“Quick,” I cried to him, “or we are lost! Jump upon the trader’s horse.”

My word recalled him from the frenzy of passion which had absorbed every faculty of heart and brain.

The horse had stood quietly during the struggle, as his old training had taught him; the trader’s gun lay at his feet. To seize the gun from the ground and spring into the vacant saddle was the work of an instant, and ere the headmost braves were quite upon us, we were off at headlong speed towards the north; one arrow quivering through the flesh of my right leg, and two or three others hurtling harmlessly around us. Twenty seconds more, and our fleet horses had carried us out of range.


[CHAPTER XVI.]

Revulsion—Home again—New plans—We depart for the mountains—The Hand hills—The great range—Home memories—A murderous volley—Donogh sees “the land beyond the grave”—Vain regrets—We enter the mountains—The island—A lonely grave—The Indian’s home.

We rode hard for a couple of hours. I led the way towards the place where, on the previous evening, I had left my three horses. Long ere we reached it, the Sircies had abandoned their pursuit, and turned back towards their camp. Now we had time to talk over the past. For many hours that morning, and all the previous night, I had been moving as though in a dream. During the past two hours I seemed to have lived an age; there had been moments of agony so acute, that my brain reeled when I thought over them. But now all was past; the long night of doubt and captivity was over, and the fair morning of hope and freedom shone full upon us.

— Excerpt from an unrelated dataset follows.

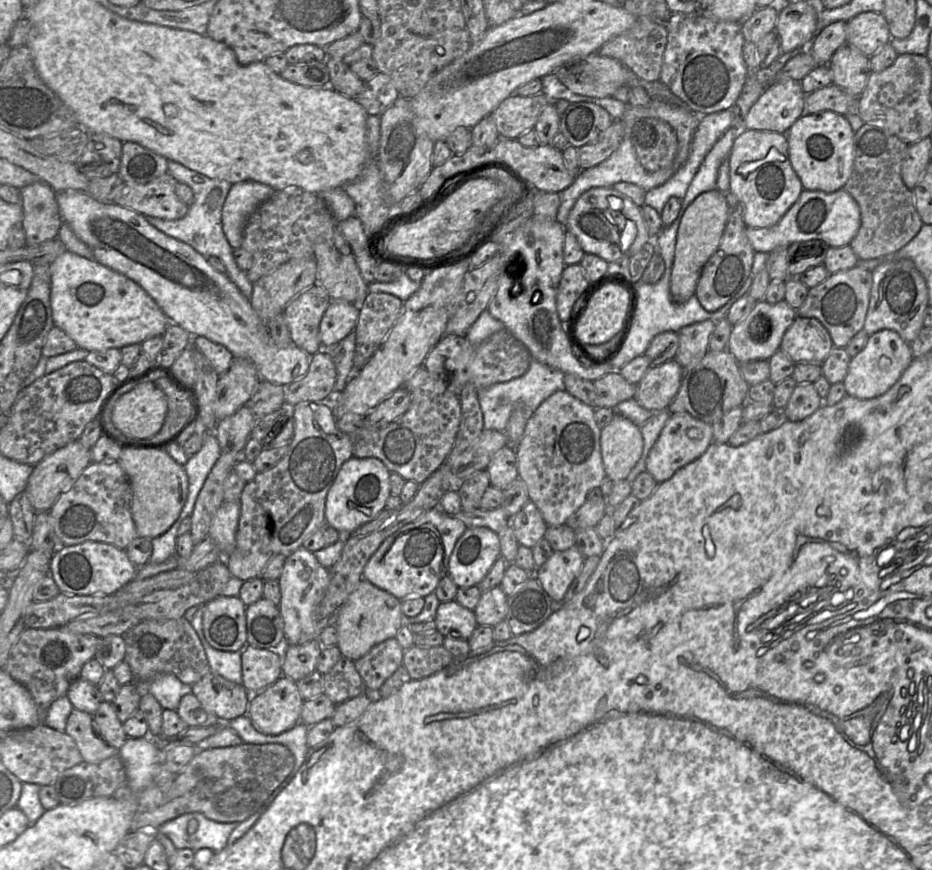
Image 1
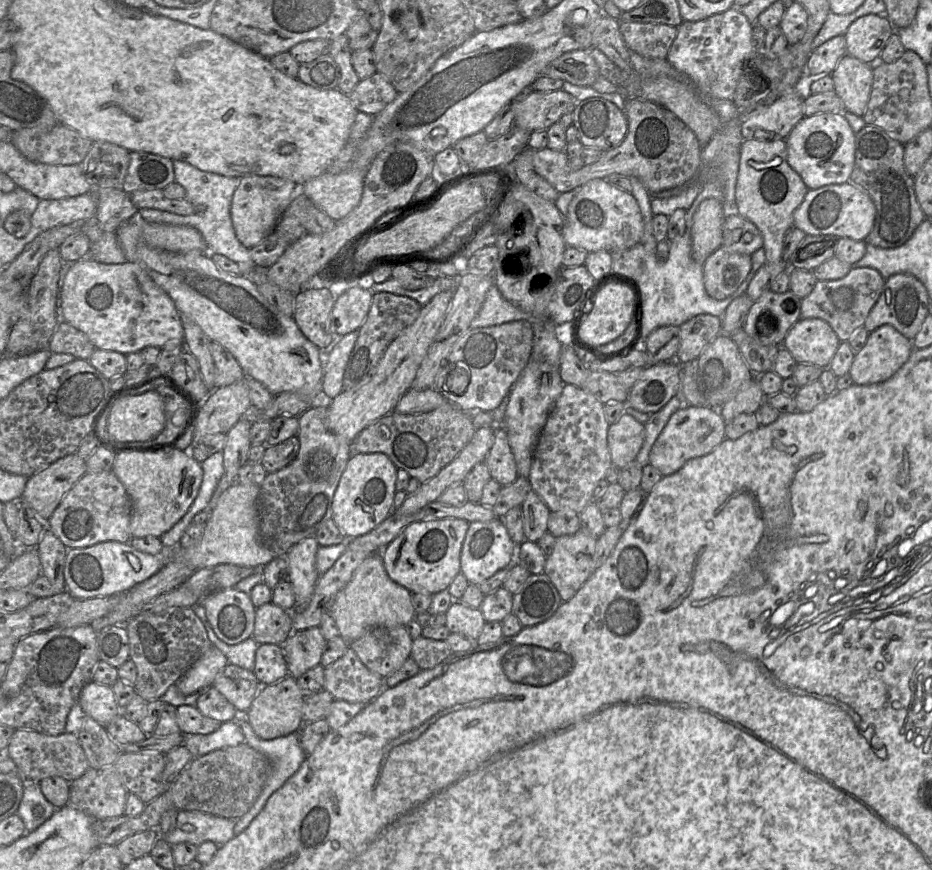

My heart soon answered the helm of such thoughts, and my spirits rose in unison with them. Not so with the Sioux. The abstraction of the flight seemed to be still upon him; for a long time he rode on, looking vacantly before him. Once or twice I spoke to him, but he did not seem to hear what I said. At length he roused himself and spoke.

“If you had ever said to me that one day I should have had that man within my grasp, and that I would have failed to take his life, I would have told you that it was impossible. And yet,” he went on, “it is better that he should still live. Had he fallen at the hands of another, my father’s spirit would have remained unavenged.”